Please output, without any change, the lines of the material below from the very first through the one with "145 270 48.80".

━━━━━ GIVEN RECORDS ━━━━━

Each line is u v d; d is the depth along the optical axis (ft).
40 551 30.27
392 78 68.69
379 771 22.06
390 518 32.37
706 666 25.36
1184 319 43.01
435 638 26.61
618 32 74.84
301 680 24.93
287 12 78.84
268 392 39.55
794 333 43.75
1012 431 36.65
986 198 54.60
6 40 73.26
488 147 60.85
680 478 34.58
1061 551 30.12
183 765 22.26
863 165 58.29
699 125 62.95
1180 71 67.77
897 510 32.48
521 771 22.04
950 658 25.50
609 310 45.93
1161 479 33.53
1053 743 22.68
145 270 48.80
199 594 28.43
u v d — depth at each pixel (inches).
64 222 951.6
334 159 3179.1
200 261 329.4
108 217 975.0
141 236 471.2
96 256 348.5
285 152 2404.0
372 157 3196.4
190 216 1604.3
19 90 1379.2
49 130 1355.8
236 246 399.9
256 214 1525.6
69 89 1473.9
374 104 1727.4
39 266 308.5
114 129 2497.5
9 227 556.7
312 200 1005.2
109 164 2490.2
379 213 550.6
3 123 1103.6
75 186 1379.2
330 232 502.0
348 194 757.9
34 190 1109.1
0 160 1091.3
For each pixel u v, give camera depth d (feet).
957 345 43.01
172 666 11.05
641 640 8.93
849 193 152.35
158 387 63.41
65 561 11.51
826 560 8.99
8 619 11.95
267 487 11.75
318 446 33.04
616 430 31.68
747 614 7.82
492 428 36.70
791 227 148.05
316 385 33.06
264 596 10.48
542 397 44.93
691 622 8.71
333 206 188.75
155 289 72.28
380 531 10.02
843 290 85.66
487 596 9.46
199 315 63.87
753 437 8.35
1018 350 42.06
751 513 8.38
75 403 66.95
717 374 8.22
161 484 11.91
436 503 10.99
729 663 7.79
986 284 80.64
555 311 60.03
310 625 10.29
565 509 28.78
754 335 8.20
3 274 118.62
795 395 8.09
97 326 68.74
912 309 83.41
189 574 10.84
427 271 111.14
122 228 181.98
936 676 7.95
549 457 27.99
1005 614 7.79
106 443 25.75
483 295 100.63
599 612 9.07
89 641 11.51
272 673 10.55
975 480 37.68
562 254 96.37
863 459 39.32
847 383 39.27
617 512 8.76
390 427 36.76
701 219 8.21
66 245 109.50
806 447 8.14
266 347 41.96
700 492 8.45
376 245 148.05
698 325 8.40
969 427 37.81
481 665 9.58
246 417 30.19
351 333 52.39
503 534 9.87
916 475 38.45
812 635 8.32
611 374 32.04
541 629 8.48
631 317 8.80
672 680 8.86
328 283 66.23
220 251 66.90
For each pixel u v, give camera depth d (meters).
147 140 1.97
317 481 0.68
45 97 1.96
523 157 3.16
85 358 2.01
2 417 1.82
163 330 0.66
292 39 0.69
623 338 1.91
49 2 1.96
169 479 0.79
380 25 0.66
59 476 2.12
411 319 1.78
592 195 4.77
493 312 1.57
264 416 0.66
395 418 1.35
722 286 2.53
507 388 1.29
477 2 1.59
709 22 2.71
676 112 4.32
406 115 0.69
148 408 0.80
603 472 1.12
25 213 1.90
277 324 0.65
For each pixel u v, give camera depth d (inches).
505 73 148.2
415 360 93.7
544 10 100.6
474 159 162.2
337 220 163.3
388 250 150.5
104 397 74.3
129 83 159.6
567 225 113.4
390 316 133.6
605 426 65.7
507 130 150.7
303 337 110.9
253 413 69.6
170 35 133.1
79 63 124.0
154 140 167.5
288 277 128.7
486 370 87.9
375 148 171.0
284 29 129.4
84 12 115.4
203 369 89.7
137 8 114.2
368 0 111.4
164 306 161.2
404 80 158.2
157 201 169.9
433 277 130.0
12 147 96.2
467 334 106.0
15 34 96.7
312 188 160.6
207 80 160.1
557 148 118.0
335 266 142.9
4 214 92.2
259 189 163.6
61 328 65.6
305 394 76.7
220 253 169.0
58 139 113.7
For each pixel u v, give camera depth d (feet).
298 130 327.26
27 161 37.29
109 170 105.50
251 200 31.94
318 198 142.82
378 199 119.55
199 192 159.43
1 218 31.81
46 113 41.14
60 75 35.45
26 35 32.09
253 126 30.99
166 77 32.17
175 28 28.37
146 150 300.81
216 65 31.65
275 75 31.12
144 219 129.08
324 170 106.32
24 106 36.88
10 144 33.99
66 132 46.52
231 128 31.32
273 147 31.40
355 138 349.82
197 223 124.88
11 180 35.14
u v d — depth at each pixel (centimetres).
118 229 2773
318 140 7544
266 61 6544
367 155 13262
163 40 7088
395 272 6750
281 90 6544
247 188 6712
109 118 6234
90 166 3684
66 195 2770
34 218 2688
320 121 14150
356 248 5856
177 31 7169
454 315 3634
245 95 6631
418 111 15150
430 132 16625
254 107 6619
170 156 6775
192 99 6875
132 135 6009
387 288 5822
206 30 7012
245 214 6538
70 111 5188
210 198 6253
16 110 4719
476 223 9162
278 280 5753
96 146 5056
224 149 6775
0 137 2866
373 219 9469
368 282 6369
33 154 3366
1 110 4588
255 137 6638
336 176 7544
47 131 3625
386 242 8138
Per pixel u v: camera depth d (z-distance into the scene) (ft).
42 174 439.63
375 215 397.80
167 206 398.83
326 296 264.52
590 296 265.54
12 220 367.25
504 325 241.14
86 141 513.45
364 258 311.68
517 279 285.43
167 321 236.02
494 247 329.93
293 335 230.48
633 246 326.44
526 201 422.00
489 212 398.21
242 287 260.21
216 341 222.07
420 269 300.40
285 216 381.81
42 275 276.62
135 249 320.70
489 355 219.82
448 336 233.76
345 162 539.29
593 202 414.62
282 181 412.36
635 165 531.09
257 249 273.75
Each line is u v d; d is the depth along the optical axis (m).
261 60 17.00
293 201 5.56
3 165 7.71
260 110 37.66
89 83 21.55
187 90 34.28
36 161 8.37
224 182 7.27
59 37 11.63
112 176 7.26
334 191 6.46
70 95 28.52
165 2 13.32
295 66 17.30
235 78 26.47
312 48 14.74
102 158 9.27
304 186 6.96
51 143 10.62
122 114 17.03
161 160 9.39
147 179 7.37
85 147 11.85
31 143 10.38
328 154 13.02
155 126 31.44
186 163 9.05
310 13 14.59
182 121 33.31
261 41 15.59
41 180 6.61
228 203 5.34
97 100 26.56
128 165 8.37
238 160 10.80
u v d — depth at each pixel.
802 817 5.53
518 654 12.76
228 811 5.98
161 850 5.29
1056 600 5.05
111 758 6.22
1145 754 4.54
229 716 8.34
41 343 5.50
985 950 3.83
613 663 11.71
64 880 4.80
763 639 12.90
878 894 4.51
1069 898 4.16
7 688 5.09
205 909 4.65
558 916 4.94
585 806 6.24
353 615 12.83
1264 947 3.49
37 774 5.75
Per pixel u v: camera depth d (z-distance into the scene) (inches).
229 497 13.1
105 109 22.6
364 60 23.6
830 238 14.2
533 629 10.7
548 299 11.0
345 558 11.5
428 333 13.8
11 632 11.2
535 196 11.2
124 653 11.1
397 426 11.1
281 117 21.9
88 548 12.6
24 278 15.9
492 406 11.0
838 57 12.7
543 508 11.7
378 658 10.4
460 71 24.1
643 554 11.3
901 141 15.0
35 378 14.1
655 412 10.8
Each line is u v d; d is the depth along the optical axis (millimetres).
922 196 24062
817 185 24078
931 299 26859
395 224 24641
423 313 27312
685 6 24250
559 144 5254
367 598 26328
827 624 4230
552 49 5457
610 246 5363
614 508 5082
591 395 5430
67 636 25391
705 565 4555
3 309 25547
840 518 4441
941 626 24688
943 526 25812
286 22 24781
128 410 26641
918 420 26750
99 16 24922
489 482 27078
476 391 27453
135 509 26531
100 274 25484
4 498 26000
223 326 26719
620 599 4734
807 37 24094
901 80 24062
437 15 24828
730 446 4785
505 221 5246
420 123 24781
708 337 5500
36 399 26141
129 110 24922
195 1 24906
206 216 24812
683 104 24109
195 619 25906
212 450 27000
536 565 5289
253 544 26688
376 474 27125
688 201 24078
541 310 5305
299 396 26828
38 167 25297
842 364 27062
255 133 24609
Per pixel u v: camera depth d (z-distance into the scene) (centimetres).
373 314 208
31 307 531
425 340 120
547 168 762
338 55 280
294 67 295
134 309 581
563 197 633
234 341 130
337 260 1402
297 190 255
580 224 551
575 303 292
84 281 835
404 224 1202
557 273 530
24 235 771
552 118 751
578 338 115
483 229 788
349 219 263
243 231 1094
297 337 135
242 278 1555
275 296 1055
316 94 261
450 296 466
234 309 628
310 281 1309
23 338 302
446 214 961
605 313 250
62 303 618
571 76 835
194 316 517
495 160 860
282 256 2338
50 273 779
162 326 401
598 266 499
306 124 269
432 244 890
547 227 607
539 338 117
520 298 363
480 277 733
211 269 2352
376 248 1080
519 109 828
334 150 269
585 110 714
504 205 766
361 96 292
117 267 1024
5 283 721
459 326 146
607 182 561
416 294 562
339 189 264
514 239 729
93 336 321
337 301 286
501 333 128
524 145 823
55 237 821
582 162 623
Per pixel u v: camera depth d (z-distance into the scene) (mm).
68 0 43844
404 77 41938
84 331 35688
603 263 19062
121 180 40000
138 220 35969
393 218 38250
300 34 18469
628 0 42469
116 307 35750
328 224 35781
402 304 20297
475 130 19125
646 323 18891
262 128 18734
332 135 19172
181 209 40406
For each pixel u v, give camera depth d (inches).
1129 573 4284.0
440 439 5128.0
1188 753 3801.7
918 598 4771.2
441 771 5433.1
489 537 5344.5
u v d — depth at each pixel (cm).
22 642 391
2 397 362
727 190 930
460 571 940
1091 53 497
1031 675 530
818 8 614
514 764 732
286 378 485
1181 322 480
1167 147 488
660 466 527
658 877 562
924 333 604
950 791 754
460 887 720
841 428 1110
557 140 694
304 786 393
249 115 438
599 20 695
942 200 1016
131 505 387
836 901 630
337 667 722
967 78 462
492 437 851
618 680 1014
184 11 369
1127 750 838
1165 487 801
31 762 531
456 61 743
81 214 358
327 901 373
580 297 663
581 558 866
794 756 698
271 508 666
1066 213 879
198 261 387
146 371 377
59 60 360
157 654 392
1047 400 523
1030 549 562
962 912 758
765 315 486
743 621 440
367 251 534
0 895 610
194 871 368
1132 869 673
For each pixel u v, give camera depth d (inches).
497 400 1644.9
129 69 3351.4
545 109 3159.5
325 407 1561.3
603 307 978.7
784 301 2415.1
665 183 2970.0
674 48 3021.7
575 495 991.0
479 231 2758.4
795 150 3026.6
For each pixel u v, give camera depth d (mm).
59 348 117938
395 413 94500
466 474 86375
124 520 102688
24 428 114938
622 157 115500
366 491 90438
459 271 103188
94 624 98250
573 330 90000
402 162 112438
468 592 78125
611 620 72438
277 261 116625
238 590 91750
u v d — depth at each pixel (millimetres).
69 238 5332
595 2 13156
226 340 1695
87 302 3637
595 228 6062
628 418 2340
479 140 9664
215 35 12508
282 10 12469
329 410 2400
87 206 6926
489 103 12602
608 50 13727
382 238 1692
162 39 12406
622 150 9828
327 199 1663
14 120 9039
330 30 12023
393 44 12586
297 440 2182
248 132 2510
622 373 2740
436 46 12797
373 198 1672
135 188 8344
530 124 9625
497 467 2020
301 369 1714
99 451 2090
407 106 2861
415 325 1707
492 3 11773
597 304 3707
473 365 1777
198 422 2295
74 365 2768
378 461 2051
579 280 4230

━━━━━

→ ANSWER SECTION
Each line is u v d; d is the depth along the optical axis (ft).
40 551 30.27
392 78 68.69
379 771 22.06
390 518 32.37
706 666 25.36
1184 319 43.01
435 638 26.61
618 32 74.84
301 680 24.93
287 12 78.84
268 392 39.55
794 333 43.75
1012 431 36.65
986 198 54.60
6 40 73.26
488 147 60.85
680 478 34.58
1061 551 30.12
183 765 22.26
863 165 58.29
699 125 62.95
1180 71 67.77
897 510 32.48
521 771 22.04
950 658 25.50
609 310 45.93
1161 479 33.53
1053 743 22.68
145 270 48.80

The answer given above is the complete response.